__Problem statement__
Output only how many lines below contain "class".

__Stored data__
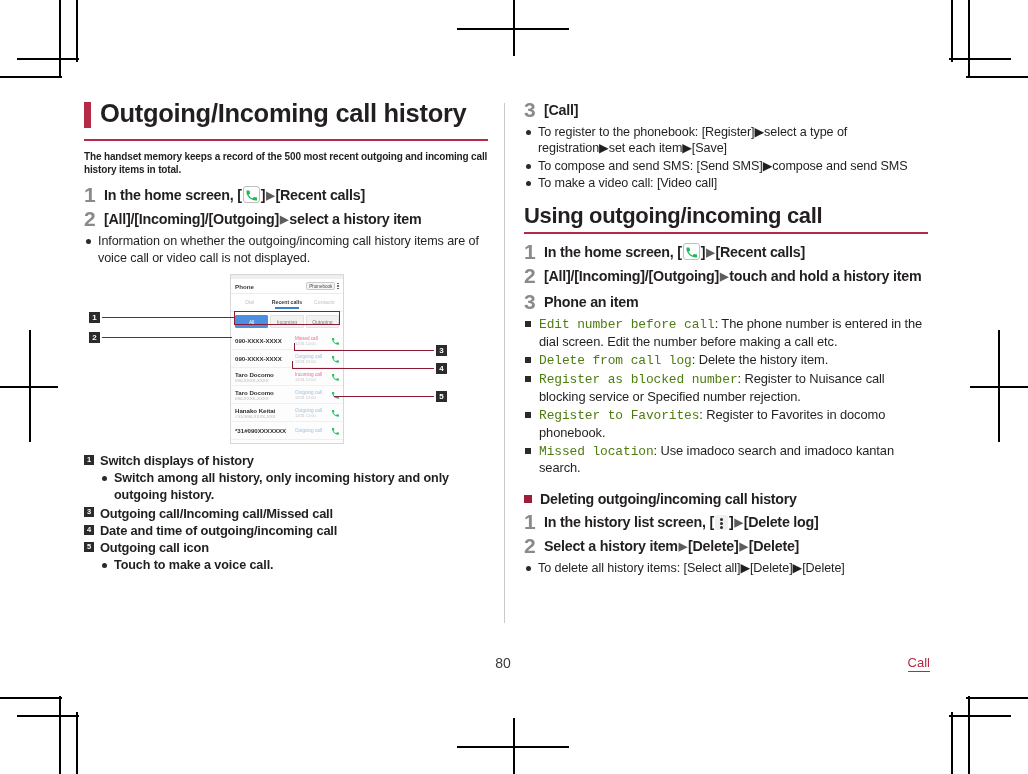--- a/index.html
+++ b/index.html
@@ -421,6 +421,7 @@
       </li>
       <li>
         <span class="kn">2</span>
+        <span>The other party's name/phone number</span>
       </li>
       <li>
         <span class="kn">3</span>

__Solution for this exercise__
2